Menteri PPN : Ekonomi biru jadi landasan strategi transformasi ekonomi

Menteri Perencanaan Pembangunan Nasional (PPN)/ Kepala Bappenas Suharso Monoarfa mengatakan bahwa ekonomi biru atau blue finance akan menjadi landasan strategi transformasi ekonomi Indonesia menuju pertumbuhan yang inklusif dan berkelanjutan.

Dalam acara peluncuran dokumen Panduan Penyusunan Instrumen Pendanaan Biru di Jakarta, Selasa, dia berharap ekonomi biru dapat mengurangi ketergantungan ekonomi nasional pada industri ekstraktif, dengan menjadi model pengembangan industri berbasis kelautan yang berkelanjutan.

"SDGs Government Security Framework ini tidak mungkin dapat diimplementasikan seluruhnya hanya melalui pembiayaan dari APBN. Karena itu diperlukan suatu pendanaan inovatif melalui instrumen pendanaan biru seperti Bonds atau Sukuk, Trust Fund, Blended Financing, dan lain- lain," kata Suharso.

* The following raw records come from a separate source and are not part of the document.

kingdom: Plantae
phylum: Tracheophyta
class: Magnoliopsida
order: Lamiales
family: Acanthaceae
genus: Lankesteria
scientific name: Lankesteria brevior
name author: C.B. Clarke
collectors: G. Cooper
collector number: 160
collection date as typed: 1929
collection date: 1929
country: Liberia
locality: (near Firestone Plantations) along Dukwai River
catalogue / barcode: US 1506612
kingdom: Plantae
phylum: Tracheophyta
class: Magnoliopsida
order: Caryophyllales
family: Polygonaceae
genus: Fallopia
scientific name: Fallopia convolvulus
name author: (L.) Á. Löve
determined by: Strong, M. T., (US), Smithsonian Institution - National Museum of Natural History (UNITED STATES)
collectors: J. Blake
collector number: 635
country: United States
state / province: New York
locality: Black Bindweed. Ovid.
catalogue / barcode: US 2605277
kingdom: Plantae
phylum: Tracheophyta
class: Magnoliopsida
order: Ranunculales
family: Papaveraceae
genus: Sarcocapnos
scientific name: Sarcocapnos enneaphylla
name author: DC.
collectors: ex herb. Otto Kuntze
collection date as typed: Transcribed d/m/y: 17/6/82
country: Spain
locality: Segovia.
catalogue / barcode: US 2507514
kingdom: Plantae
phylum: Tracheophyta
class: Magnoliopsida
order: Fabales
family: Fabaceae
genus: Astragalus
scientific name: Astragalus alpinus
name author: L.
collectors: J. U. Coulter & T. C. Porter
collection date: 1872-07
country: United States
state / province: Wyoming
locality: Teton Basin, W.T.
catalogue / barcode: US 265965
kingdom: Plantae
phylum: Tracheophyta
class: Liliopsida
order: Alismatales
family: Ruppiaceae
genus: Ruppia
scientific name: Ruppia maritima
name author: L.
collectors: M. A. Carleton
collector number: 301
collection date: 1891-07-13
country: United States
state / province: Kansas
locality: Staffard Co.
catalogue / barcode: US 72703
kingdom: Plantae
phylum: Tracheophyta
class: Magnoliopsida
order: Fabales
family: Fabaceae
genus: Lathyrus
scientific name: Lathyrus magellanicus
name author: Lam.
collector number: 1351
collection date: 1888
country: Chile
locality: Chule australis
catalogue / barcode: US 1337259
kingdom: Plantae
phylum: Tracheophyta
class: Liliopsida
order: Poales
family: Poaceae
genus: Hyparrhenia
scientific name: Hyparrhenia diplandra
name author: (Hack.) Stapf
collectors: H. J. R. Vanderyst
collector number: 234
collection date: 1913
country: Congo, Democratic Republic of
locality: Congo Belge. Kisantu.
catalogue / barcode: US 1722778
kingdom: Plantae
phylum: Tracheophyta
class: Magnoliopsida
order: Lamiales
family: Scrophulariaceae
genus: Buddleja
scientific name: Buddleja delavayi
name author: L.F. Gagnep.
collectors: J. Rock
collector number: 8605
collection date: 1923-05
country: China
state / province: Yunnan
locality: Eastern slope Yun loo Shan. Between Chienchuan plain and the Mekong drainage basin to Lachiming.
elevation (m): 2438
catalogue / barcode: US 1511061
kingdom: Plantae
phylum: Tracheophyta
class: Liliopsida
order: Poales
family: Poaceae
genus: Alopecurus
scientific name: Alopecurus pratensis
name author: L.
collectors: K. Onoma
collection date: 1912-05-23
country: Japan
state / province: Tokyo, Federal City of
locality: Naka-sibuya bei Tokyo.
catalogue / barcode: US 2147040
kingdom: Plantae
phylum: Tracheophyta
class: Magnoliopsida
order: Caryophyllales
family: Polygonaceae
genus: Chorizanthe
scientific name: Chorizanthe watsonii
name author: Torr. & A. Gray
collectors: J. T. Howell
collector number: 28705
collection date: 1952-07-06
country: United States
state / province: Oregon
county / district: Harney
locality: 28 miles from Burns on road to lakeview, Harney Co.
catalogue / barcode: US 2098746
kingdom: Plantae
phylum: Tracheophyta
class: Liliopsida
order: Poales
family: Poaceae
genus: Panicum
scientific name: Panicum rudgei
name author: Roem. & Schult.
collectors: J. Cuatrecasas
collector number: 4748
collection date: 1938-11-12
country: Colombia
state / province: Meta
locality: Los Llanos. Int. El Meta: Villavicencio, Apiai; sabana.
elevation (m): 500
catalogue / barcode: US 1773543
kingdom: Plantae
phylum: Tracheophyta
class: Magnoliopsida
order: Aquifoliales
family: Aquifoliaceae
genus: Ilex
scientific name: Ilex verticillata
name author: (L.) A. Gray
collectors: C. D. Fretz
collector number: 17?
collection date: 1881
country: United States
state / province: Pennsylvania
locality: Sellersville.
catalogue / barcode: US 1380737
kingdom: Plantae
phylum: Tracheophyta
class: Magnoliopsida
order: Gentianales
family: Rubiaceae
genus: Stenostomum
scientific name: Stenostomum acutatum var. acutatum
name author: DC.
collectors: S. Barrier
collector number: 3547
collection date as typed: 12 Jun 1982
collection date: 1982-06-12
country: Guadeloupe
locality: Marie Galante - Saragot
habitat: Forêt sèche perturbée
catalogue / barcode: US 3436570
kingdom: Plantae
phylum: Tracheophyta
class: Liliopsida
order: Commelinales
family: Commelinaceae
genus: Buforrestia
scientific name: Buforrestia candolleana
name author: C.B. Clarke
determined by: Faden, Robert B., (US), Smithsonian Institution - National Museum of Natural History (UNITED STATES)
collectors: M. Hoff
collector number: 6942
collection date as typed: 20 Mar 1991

Baca juga: Menteri LHK: Ekonomi biru jadi tantangan baru masa depan

Dia mengatakan, ekonomi biru akan dapat meningkatkan pendapatan dari kegiatan berbasis laut, mendorong mata pencaharian yang berkelanjutan bagi masyarakat pesisir, serta melestarikan keanekaragaman hayati laut dengan pemulihan ekosistem laut dan pesisir.

Selain itu, menurut dia, pengembangan ekonomi biru ini untuk menjawab tantangan sistem ekonomi yang masih cenderung eksploitatif dan merusak lingkungan, di mana melebihi kapasitas atau daya dukung ekosistem.

"Ekonomi biru adalah sustainable development yang merupakan bagian sekaligus pengayaan dari ekonomi hijau dengan semboyan “Blue Sky – Blue Ocean” di mana ekonomi dapat bertumbuh, rakyat sejahtera, namun langit dan laut tetap biru," kata Suharso.

Dengan alasan itu, Bappenas mempersiapkan roadmap ekonomi biru yang mencakup strategi dan inisiasi untuk menyeimbangkan konservasi, pemanfaatan, serta pengelolaan sumber daya laut dan pesisir secara berkelanjutan.

Baca juga: Bappenas luncurkan dokumen Panduan Penyusunan Instrumen Pendanaan Biru

Pemerintah telah menyusun dokumen Panduan Penyusunan Instrumen Pendanaan Biru, suatu dokumen instrumen pendanaan biru di Indonesia, yang dapat digunakan sebagai acuan secara nasional.

Dokumen ini disusun dengan dukungan dari Kementerian Keuangan (Kemenkeu) , Kementerian Koordinator Bidang Kemaritiman dan Investasi (Kemenko Marves) dan para pemangku kepentingan lainnya.